▶ **What is required**: Check every line below for the word "input" and copy the ones that have it.

─── Supplied material

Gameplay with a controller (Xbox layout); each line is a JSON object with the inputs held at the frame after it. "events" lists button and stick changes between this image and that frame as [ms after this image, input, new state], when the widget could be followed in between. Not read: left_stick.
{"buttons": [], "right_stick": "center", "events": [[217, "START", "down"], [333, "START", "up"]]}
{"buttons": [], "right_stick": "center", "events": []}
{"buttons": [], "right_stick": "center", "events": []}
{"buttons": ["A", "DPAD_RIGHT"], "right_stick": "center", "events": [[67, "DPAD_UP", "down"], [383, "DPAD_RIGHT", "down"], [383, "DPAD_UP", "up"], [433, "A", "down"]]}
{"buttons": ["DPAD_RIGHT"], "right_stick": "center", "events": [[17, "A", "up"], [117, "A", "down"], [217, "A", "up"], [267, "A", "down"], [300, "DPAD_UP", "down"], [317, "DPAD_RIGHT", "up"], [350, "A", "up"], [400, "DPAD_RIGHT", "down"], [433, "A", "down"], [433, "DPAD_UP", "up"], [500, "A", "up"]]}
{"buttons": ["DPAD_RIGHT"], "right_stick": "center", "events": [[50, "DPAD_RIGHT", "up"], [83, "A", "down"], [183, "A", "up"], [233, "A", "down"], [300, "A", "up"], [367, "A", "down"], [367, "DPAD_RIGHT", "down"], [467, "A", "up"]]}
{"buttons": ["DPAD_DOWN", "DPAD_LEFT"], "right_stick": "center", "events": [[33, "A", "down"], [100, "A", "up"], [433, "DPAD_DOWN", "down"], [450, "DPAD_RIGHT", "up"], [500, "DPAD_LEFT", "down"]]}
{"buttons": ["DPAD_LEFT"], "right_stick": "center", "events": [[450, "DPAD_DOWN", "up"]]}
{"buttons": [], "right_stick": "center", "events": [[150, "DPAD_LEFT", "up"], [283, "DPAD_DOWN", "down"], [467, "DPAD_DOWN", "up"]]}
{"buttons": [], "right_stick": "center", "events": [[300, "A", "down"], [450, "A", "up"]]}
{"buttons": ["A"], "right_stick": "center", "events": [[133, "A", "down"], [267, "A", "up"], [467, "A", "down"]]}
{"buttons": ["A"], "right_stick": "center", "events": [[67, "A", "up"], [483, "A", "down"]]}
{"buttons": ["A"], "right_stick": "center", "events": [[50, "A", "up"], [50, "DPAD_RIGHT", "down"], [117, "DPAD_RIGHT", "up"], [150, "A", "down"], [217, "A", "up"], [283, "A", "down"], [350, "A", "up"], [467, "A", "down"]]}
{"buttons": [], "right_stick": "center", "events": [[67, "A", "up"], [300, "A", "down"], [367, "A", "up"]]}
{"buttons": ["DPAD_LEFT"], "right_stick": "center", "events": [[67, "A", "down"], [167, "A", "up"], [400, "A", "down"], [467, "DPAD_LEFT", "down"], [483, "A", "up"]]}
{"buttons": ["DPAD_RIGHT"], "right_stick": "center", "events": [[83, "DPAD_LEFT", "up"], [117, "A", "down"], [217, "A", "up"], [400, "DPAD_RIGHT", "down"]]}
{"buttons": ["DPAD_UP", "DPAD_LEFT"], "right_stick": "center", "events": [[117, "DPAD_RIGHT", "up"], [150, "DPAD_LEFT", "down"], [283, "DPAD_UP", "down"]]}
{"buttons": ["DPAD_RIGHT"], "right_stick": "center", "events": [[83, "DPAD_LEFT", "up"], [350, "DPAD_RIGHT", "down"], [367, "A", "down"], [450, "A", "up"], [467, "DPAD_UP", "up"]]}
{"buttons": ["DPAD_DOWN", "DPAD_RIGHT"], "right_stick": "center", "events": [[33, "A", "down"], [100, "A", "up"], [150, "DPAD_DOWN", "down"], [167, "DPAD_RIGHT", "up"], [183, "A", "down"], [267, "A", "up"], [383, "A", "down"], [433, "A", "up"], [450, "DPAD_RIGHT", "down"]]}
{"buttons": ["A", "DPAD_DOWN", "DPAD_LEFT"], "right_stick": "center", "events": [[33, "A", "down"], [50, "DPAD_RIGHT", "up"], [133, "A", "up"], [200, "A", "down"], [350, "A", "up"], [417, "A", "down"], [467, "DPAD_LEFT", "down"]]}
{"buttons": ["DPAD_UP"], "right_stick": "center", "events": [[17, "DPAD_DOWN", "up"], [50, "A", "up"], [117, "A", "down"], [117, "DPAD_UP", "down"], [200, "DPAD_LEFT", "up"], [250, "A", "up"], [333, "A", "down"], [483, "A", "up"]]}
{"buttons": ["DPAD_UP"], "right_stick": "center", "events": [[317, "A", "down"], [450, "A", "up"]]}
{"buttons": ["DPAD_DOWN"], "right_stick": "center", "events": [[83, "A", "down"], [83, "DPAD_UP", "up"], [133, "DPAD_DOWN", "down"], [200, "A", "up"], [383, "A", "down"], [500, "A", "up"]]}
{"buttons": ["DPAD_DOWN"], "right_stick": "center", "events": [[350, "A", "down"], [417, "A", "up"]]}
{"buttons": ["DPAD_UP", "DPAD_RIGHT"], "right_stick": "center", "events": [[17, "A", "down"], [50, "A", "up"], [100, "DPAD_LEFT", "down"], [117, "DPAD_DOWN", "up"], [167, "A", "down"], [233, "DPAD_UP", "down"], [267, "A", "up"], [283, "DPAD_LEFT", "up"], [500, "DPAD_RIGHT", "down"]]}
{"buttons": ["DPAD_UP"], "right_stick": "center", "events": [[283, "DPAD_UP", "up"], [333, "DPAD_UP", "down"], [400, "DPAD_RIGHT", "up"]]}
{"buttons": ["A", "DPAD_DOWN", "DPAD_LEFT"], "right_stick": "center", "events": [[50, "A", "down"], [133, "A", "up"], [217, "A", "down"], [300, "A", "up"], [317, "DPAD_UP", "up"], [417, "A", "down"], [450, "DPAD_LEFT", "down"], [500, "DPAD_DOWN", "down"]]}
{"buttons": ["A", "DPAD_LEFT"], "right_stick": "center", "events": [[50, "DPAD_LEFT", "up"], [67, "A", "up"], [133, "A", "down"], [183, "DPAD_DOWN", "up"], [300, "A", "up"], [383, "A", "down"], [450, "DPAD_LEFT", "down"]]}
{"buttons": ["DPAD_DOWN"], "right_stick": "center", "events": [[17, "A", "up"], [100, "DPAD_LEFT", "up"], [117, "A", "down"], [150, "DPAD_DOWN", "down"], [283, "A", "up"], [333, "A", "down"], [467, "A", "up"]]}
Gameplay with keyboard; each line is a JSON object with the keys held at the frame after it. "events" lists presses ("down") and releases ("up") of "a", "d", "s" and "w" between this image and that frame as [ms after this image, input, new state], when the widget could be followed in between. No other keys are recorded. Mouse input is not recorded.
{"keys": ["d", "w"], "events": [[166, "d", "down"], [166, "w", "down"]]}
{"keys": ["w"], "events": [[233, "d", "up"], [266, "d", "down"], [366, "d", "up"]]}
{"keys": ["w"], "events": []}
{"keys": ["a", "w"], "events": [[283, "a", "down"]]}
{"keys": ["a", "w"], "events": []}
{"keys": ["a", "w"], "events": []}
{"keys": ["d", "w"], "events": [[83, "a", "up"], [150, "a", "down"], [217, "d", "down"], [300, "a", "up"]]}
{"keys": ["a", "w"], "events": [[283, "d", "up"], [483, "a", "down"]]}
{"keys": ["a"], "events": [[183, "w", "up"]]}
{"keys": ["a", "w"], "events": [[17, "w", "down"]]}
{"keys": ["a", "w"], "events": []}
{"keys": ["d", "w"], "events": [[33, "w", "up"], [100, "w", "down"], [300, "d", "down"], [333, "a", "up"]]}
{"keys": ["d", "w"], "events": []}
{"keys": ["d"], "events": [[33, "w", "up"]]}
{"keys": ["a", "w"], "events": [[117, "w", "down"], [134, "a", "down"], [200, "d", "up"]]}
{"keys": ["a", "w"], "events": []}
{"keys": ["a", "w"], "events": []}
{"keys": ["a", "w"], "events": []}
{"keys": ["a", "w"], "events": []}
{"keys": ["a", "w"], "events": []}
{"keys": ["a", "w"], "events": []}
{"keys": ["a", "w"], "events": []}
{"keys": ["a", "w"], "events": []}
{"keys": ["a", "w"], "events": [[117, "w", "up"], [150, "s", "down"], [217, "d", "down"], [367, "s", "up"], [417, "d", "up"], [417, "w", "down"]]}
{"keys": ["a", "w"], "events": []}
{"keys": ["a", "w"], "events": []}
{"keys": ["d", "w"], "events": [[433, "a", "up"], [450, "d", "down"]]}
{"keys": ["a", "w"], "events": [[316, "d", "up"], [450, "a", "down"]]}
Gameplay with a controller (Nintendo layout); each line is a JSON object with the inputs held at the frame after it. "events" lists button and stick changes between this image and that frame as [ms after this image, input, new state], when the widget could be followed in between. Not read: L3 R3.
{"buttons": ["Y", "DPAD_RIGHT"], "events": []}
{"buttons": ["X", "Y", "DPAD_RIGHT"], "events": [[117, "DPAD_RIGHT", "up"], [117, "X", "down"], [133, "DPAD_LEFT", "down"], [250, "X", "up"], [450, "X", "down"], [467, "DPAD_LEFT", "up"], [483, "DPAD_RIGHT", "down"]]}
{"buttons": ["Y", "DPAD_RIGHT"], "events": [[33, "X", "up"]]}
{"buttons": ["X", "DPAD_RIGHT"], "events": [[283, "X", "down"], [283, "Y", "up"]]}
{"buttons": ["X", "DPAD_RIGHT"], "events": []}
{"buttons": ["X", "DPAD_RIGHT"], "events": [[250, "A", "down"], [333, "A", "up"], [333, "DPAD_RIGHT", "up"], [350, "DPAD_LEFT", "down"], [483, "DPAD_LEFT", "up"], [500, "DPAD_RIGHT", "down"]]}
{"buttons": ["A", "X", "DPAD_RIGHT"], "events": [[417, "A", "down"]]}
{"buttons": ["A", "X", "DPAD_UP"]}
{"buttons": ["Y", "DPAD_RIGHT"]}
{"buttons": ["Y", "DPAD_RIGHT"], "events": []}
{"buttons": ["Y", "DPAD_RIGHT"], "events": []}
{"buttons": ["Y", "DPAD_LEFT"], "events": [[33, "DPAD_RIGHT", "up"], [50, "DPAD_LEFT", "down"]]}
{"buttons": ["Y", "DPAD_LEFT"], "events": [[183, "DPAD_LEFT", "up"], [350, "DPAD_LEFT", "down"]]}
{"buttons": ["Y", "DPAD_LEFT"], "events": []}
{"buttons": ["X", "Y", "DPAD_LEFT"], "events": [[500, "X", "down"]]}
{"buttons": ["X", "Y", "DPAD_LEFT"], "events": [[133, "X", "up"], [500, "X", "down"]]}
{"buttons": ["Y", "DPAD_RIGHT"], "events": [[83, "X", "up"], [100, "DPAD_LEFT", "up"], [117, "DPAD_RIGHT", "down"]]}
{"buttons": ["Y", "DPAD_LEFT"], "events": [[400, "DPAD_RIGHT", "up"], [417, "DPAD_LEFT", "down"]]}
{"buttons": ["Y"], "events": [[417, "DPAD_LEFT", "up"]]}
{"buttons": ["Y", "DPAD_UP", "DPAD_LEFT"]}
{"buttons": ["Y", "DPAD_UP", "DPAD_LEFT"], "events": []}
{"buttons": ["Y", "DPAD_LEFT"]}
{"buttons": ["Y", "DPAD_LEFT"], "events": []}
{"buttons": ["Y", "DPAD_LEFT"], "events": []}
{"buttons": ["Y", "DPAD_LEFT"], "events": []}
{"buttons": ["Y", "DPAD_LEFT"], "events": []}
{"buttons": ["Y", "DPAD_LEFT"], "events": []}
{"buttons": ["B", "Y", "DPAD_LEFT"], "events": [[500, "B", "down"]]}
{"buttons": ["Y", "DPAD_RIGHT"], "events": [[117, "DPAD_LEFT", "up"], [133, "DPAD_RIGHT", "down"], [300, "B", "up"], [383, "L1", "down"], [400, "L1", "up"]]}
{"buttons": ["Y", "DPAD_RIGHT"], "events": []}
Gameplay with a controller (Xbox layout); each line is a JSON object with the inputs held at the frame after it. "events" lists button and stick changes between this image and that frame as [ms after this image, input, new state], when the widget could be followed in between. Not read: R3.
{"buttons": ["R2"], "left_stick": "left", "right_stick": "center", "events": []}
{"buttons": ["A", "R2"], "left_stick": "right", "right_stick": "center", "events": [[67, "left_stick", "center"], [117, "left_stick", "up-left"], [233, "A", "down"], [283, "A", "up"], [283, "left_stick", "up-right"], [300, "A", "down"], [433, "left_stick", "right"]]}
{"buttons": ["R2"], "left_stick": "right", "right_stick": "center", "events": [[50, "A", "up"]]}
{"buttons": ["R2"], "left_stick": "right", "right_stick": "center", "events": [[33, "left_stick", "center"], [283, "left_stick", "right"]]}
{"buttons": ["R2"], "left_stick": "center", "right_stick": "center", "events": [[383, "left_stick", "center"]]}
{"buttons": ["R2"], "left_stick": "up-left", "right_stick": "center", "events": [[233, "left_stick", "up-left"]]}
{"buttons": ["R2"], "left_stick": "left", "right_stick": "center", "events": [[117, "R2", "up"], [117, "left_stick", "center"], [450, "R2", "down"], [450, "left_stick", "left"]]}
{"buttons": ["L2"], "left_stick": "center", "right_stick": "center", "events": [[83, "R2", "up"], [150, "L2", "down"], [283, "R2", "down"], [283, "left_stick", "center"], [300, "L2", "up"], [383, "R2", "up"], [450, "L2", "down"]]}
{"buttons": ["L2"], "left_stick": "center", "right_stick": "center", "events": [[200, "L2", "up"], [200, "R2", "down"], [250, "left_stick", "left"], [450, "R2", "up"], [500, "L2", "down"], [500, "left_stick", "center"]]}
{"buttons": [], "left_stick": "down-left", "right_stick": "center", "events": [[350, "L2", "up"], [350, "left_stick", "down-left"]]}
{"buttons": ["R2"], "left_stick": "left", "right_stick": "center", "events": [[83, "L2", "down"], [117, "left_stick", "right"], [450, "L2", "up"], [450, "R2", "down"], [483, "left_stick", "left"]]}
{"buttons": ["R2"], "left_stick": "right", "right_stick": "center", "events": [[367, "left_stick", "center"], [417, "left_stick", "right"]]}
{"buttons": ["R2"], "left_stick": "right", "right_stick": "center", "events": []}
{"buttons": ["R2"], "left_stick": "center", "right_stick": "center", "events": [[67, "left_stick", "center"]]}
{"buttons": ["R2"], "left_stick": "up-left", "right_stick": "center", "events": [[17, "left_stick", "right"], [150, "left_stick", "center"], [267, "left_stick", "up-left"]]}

──────

▶ **Your solution**:
Gameplay with a controller (Xbox layout); each line is a JSON object with the inputs held at the frame after it. "events" lists button and stick changes between this image and that frame as [ms after this image, input, new state], when the widget could be followed in between. Not read: left_stick.
Gameplay with keyboard; each line is a JSON object with the keys held at the frame after it. "events" lists presses ("down") and releases ("up") of "a", "d", "s" and "w" between this image and that frame as [ms after this image, input, new state], when the widget could be followed in between. No other keys are recorded. Mouse input is not recorded.
Gameplay with a controller (Nintendo layout); each line is a JSON object with the inputs held at the frame after it. "events" lists button and stick changes between this image and that frame as [ms after this image, input, new state], when the widget could be followed in between. Not read: L3 R3.
Gameplay with a controller (Xbox layout); each line is a JSON object with the inputs held at the frame after it. "events" lists button and stick changes between this image and that frame as [ms after this image, input, new state], when the widget could be followed in between. Not read: R3.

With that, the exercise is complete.